Vendredi 26 Juin 2009 -- « Je passe des vacances sans me priver de rien ! Restaurant, hôtel, plage… Même si je passe la majorité de mon temps chez ma grand-mère et mes tantes, je dépense environ 100 000 DA, ce qui est pour moi le tiers de mon salaire en France ! » Quand il revient en vacances à Alger, Hakim, 36 ans, commerçant à Paris, ne compte pas son argent. Ni pour lui, ni pour sa femme qui en profite pour acheter des cadeaux pour la famille et les amies de France, encore moins pour ses enfants qu’il emmène presque tous les jours à la piscine. À l’aéroport d’Alger, c’est déjà le rush. Avions complets, bagages prêts à exploser, familles au grand complet… Comme tous les étés, revoilà les « zmegra » et leurs euros. Mais il n’existe pour l’instant aucun chiffre officiel, ni sur leur nombre réel (dixit l’Office national des statistiques), ni sur le budget qu’ils dépensent pendant leurs vacances. « Car le phénomène est trop récent, les émigrés ne revenant en Algérie en vacances que depuis les années 2000 », souligne Mourad Ouchichi, professeur d’économie à l’université de Béjaïa.

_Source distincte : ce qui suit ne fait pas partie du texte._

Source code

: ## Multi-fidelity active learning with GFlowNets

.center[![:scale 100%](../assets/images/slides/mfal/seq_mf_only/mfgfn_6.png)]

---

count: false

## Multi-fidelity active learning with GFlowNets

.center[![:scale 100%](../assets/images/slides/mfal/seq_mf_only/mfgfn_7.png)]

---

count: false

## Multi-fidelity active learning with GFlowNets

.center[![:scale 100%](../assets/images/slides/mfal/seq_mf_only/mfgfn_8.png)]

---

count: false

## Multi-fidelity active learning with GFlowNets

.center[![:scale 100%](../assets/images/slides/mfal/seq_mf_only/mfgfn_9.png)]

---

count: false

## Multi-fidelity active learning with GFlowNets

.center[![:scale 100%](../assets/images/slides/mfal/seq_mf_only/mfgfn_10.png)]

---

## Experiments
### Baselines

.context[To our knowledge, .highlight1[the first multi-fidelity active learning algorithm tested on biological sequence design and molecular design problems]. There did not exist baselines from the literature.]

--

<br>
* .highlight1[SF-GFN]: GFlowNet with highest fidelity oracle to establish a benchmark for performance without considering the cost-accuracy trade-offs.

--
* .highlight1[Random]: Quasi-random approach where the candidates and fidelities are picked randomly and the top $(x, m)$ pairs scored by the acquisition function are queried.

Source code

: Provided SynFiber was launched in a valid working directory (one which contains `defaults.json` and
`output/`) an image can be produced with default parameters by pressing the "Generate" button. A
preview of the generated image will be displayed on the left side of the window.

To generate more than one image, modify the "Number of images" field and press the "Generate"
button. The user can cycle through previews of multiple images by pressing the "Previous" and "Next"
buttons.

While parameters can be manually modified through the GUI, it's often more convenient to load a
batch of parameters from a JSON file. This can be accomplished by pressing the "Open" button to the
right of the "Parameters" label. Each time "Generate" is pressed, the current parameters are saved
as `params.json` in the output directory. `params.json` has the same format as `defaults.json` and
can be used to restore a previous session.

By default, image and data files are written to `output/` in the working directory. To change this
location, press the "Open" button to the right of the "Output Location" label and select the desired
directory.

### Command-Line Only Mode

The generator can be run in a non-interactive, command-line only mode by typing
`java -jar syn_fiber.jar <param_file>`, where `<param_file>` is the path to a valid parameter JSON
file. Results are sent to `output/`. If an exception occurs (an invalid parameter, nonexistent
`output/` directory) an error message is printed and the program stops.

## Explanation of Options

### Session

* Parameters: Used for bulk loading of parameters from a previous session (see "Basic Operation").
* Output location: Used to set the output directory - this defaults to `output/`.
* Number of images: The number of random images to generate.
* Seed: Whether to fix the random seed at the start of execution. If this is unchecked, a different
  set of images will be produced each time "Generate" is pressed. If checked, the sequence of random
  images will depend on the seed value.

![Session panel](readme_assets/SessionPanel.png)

« Sur la côte, certains commerçants voient leur chiffre d’affaires augmenter de 50 à 60%, témoigne Mohamed Boulaïnine, membre de l’Union générale des commerçants et artisans algériens, à Sétif. L’artisanat marche par exemple de mieux en mieux. L’an dernier à Azazga et à Tizi Ouzou, je me souviens de pénuries chez certains artisans ! » Farida, mère et grand-mère de 60 ans, émigrée à Paris depuis plus de trente ans, confie : « Il y a certains articles que je préfère acheter en Algérie car ça me revient moins cher, surtout depuis la crise financière. Par exemple, j’ai acheté un pétrin à 30 000 DA en Algérie, car l’électroménager en France revient beaucoup plus cher. » Et d’ajouter : « Idem pour les vêtements et les chaussures, certes imitées mais à moitié prix par rapport aux italiennes et françaises produites avec du véritable cuir et autres matières qui rendent leur prix excessif ! J’ai même acheté une série de couverts d’orfèvrerie à 18 000 DA il y a quelques années, alors que je ne rêve même pas de me le payer en France. » Soraya, de Paris, renouvelle, quant à elle, « tous les accessoires de la voiture comme les housses, les tapis et même le parasoleil ! Au souk, tout est disponible à des prix accessibles ». Rideaux, draps, couvertures, téléphones portables…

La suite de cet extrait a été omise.